A Comissão de Integração Nacional, Desenvolvimento Regional e da Amazônia rejeitou na quarta-feira (14) o Projeto de Lei 297/19, que pretende incluir 26 municípios do norte de Goiás na área de abrangência do Fundo Constitucional de Financiamento do Norte (FNO).

Relator, o deputado Capitão Alberto Neto (Republicanos-AM) propôs a rejeição do projeto original e do apensado (PL 993/19) por entender que eles são inconstitucionais e contrariam a legislação vigente.

Segundo o relator, os municípios goianos listados pelo projeto já são beneficiados pelo Fundo Constitucional de Financiamento do Centro-Oeste (FCO). “Essas regiões já usufruem das condições diferenciadas de financiamento, que é o principal argumento usado pelo autor para justificar o acesso ao FNO”, disse Alberto Neto.

Ligação histórica
Autor do Projeto de Lei 297/19, o deputado Rubens Otoni (PT-GO) alega que os 26 municípios do norte goiano têm características comuns e ligação histórica com Tocantins, estado nortista que tem acesso aos recursos do fundo constitucional.

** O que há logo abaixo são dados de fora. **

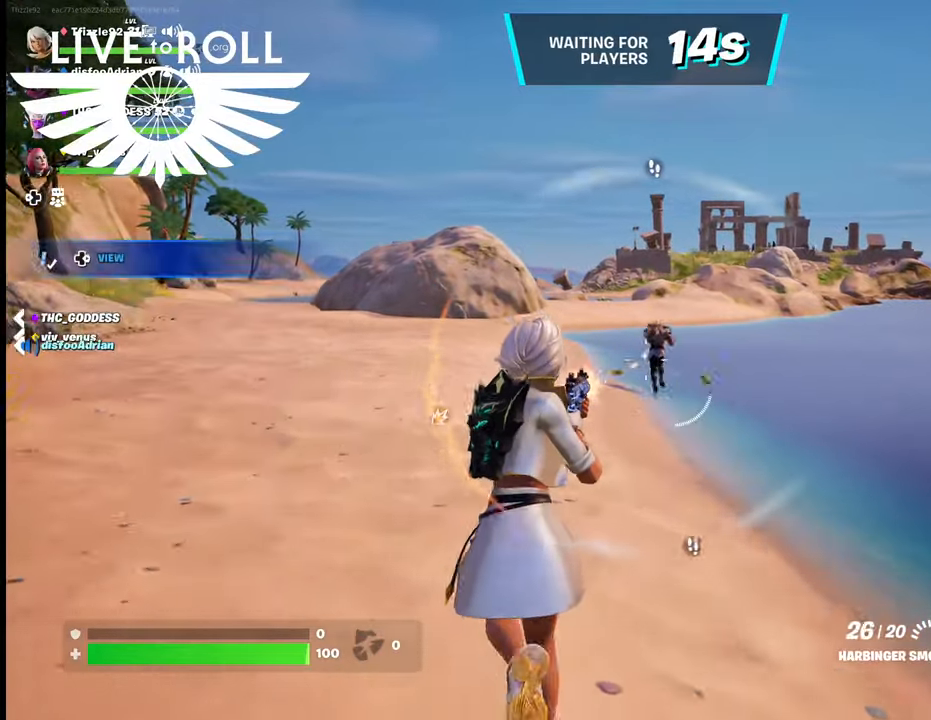
{"buttons": ["R2"], "left_stick": "up", "right_stick": "center", "events": []}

O relator argumentou ainda que a aplicação dos recursos dos fundos das Regiões Norte, Nordeste e Centro-Oeste depende de planos regionais de desenvolvimento, que são produzidos por organismos regionais criados por lei complementar.

“O organismo regional que elabora os planos para a aplicação do Fundo Constitucional de Financiamento da Região Norte (FNO) é a Superintendência de Desenvolvimento da Amazônia (Sudam, mas sua área de atuação não inclui o Estado de Goiás”, argumenta Alberto Neto.

Além disso, de acordo com o relator, o Ato das Disposições Constitucionais Transitórias definiu que os recursos do Fundo da Região Norte seriam aplicados por meio do Banco da Amazônia, que não opera no Estado de Goiás.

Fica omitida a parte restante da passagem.